Years of obsessively stalking you are beginning to pay off!


----------



## steadfast7 (Oct 30, 2011)

Isn't much of this speculative theology hinging on speaking of things that we cannot understand or substantiate? After the first post, I was honestly expecting someone to denounce the idea that there is any feeling in God.


----------



## Weston Stoler (Oct 30, 2011)

steadfast7 said:


> Isn't much of this speculative theology hinging on speaking of things that we cannot understand or substantiate? After the first post, I was honestly expecting someone to denounce the idea that there is any feeling in God.

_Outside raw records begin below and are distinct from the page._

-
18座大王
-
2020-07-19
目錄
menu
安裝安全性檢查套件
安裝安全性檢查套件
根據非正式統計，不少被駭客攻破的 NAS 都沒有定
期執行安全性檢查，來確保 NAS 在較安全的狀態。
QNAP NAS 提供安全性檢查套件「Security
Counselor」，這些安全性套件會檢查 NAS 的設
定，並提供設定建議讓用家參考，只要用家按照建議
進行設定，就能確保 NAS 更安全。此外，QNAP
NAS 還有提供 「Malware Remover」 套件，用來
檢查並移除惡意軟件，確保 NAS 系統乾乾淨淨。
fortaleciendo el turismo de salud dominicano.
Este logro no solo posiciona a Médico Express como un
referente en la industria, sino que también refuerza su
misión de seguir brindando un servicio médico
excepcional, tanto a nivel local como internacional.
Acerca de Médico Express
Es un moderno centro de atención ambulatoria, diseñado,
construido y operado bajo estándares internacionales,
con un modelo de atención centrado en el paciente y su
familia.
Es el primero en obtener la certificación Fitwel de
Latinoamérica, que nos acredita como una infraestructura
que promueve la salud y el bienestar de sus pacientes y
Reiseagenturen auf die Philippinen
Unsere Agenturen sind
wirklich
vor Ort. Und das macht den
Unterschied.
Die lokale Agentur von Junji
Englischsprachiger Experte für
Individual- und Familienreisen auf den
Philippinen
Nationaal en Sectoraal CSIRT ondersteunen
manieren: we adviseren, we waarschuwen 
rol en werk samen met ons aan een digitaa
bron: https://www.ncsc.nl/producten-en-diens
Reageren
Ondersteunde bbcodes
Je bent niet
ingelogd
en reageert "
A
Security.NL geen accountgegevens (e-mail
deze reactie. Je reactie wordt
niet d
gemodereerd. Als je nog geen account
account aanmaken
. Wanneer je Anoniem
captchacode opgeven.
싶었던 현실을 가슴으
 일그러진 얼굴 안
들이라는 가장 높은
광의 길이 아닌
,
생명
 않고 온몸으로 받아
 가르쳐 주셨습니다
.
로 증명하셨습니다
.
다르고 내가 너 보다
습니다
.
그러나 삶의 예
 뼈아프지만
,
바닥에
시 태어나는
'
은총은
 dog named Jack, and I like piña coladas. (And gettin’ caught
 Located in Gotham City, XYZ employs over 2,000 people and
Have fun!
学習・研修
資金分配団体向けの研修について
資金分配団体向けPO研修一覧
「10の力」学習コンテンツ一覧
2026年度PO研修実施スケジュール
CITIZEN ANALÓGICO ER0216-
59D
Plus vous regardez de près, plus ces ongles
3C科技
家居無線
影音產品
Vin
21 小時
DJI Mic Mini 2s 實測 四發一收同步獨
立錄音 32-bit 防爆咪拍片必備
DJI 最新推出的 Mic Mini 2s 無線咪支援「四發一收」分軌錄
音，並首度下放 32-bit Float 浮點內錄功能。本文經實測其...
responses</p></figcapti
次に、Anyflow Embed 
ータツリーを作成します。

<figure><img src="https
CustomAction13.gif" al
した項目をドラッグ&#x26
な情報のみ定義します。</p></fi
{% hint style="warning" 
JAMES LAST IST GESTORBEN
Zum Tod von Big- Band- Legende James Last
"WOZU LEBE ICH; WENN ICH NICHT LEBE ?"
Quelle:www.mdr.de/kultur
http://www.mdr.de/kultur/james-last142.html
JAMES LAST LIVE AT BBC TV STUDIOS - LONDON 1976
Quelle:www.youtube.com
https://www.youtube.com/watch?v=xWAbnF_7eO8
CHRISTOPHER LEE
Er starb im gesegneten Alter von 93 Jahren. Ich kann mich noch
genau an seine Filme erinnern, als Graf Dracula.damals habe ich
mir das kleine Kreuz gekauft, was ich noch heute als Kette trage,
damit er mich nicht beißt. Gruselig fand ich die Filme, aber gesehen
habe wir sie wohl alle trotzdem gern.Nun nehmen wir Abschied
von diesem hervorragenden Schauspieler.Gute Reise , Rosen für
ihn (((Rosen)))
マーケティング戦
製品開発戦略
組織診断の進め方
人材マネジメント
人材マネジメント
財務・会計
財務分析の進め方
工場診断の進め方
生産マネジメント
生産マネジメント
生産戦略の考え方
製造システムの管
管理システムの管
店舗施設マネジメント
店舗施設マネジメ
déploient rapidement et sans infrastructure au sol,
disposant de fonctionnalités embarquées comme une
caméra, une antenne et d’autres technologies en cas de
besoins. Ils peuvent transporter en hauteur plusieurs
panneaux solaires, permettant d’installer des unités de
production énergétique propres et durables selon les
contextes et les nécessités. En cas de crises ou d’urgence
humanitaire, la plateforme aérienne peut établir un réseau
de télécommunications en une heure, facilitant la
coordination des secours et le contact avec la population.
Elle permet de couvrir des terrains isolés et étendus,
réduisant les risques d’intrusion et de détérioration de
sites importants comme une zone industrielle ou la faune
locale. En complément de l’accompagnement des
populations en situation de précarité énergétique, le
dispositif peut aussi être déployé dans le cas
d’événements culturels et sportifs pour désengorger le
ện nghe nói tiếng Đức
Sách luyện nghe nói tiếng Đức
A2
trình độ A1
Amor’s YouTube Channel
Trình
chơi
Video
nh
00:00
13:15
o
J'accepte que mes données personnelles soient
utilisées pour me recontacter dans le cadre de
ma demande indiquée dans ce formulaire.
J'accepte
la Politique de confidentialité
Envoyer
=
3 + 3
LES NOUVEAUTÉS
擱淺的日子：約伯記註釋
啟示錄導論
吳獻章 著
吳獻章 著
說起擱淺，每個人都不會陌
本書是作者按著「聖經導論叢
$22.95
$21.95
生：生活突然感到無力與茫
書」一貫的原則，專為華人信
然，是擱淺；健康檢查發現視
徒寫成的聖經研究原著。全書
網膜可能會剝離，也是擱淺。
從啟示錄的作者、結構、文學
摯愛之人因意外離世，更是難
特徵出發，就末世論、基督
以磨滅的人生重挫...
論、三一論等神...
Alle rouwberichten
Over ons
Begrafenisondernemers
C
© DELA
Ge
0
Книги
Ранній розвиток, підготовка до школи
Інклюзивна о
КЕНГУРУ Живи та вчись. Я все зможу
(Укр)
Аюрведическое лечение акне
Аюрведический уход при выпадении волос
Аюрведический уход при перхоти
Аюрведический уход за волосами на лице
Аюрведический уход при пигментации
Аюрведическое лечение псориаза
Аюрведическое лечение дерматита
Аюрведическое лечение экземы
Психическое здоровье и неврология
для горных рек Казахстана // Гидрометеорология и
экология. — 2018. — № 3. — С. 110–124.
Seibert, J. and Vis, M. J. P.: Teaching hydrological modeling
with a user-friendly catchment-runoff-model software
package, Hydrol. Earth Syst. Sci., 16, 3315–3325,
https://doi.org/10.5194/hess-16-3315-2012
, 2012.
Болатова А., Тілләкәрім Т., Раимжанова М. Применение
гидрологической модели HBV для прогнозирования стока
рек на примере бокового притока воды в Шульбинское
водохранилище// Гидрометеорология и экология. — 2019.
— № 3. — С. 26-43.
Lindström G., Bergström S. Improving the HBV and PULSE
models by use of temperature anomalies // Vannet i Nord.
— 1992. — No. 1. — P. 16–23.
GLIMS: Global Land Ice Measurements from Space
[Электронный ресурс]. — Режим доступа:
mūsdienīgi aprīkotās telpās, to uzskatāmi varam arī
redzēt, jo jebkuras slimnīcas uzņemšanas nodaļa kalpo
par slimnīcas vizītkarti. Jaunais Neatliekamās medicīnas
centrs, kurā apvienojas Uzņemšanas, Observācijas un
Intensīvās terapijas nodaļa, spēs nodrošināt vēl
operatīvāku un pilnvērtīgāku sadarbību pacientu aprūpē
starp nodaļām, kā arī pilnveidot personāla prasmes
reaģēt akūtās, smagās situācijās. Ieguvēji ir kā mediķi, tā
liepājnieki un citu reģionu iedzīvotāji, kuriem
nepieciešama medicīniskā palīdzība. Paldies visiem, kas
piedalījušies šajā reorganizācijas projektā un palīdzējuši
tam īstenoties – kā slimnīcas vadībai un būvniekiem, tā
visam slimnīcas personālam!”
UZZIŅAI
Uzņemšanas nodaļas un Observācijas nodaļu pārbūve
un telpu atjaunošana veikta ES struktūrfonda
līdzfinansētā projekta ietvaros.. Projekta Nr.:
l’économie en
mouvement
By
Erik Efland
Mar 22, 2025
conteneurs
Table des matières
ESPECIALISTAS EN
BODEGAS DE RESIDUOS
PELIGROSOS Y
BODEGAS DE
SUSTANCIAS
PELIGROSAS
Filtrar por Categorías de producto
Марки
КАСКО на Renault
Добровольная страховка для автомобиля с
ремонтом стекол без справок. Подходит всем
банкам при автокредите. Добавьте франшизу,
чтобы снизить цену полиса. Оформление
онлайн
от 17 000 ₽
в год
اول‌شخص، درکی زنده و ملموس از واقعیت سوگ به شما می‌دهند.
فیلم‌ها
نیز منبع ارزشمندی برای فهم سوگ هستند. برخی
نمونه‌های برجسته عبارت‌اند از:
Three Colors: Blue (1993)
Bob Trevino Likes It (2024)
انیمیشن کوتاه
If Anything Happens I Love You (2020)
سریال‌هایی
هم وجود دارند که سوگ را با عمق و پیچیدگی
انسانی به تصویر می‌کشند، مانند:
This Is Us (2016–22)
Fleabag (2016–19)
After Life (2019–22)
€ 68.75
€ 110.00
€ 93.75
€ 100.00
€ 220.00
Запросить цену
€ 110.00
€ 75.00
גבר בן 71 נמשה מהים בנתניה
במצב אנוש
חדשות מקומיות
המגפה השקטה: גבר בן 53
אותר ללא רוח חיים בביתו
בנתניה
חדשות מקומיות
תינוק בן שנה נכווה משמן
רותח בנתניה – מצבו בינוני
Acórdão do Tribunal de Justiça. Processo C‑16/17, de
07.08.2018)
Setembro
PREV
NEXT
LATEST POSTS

Are their people on this board that declare a God without passions? I have yet to see one, although I have yet to see a thread about that yet.


----------



## steadfast7 (Oct 31, 2011)

Weston Stoler said:


> steadfast7 said:
> 
> 
> > Isn't much of this speculative theology hinging on speaking of things that we cannot understand or substantiate? After the first post, I was honestly expecting someone to denounce the idea that there is any feeling in God.
> ...



Confessionally, he is without passions. There are many on this board with various definitions of "passions" though


----------



## Weston Stoler (Oct 31, 2011)

steadfast7 said:


> Weston Stoler said:
> 
> 
> > steadfast7 said:
> ...



I have never made the connection of passions to emotions when reading that part of the Westminster. sorry for being


----------